Attracted to the area by the reasonable prices, Jenny and Johan bought their Camberwell home in 2000 for about £900,000. The previous owner had allowed its condition to become tatty, so before moving in they spent an estimated £350,000 renovating and extending, using top-quality materials throughout.
Child star: Jenny Agutter, far left, in the classic film The Railway Children
They pushed the house out at the back to make a larger basement kitchen and longer reception rooms on the first two floors.
Johan installed two lovely fire-places taken from hotels he had renovated and the couple rewired and replastered each room, repairing and restoring all the sash windows and window shutters.
Three years later, they spent another £150,000 building a separate house, with a vaulted ceiling, behind the courtyard garden.
They divided the space into a double-height studio room with beautiful maple panelling, an en suite bedroom and an office space above.

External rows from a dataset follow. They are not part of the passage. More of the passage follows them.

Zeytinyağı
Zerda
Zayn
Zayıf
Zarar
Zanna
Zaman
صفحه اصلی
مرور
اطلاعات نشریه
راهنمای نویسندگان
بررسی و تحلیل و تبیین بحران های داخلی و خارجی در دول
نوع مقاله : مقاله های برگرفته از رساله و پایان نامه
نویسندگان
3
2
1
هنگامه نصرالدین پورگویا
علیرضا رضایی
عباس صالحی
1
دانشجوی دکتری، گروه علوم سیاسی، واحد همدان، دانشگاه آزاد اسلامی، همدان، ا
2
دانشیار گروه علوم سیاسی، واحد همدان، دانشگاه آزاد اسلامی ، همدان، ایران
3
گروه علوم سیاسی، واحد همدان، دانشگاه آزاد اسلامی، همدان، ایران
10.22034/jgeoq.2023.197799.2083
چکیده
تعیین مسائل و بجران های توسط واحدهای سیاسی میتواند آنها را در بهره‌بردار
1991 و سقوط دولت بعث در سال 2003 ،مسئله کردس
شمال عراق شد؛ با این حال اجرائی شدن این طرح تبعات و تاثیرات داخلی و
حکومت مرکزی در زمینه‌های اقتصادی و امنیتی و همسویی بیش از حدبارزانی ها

'Initially it was for my mother, who was using a wheelchair before she died,' says Jenny, 'but now it makes perfect guest accommodation and adds another 500sq ft to the home.'
Jenny says she adores travelling to the couple's Cornish property for its contrast to London living - the stillness, slow pace of life and wonderful views over the sea she can enjoy on the clifftops of the Lizard Peninsula.
KEY FACTS
Price: £1.8million
Bedrooms: Five
Receptions: Five
Bathrooms: Three
Outside: Courtyard, one-bedroom mews house
Agent: Roy Brooks,
She has even become a patron of a local theatre, Hall for Cornwall in Truro, 25 miles from the cottage. 'But I couldn't live in Cornwall all the time,' she adds. 'I'm the sort of person who needs to have a lot on the go and I love the buzz of the city - I can't be away from London for long.'
Because Jenny feels at home in Camberwell, the couple have snapped up three two-bedroom flats in a luxury new-build scheme in the area, each costing about £500,000.
This year they worked with developers to knock two flats together, making a spacious three-bedroom apartment. The other flat is for Jonathan when he returns home.
'Camberwell is only a 15-minute bus ride from London's theatres so it's almost as convenient as living in Central London,' says Jenny. 'But prices are so much more reasonable here.'
Ed Mead, of estate agents Douglas and Gordon, says: 'Camberwell appeals to those who would like to live in Chelsea and can't afford it but who also want to live somewhere more architecturally interesting than Wandsworth or Clapham.
'Unfortunately, it was largely town-planned by the Luftwaffe and the crime is a turn-off.'
Local agents Bairstow Eves claims prices have risen by about 12 per cent on 2007 levels, except among one-bedroom flats, which aren't selling.
A strong rental market sees eight per cent returns for ex-local authority or modern flats. Victorian flats in prettier roads achieve smaller yields, about six per cent, but they have a better chance of capital growth.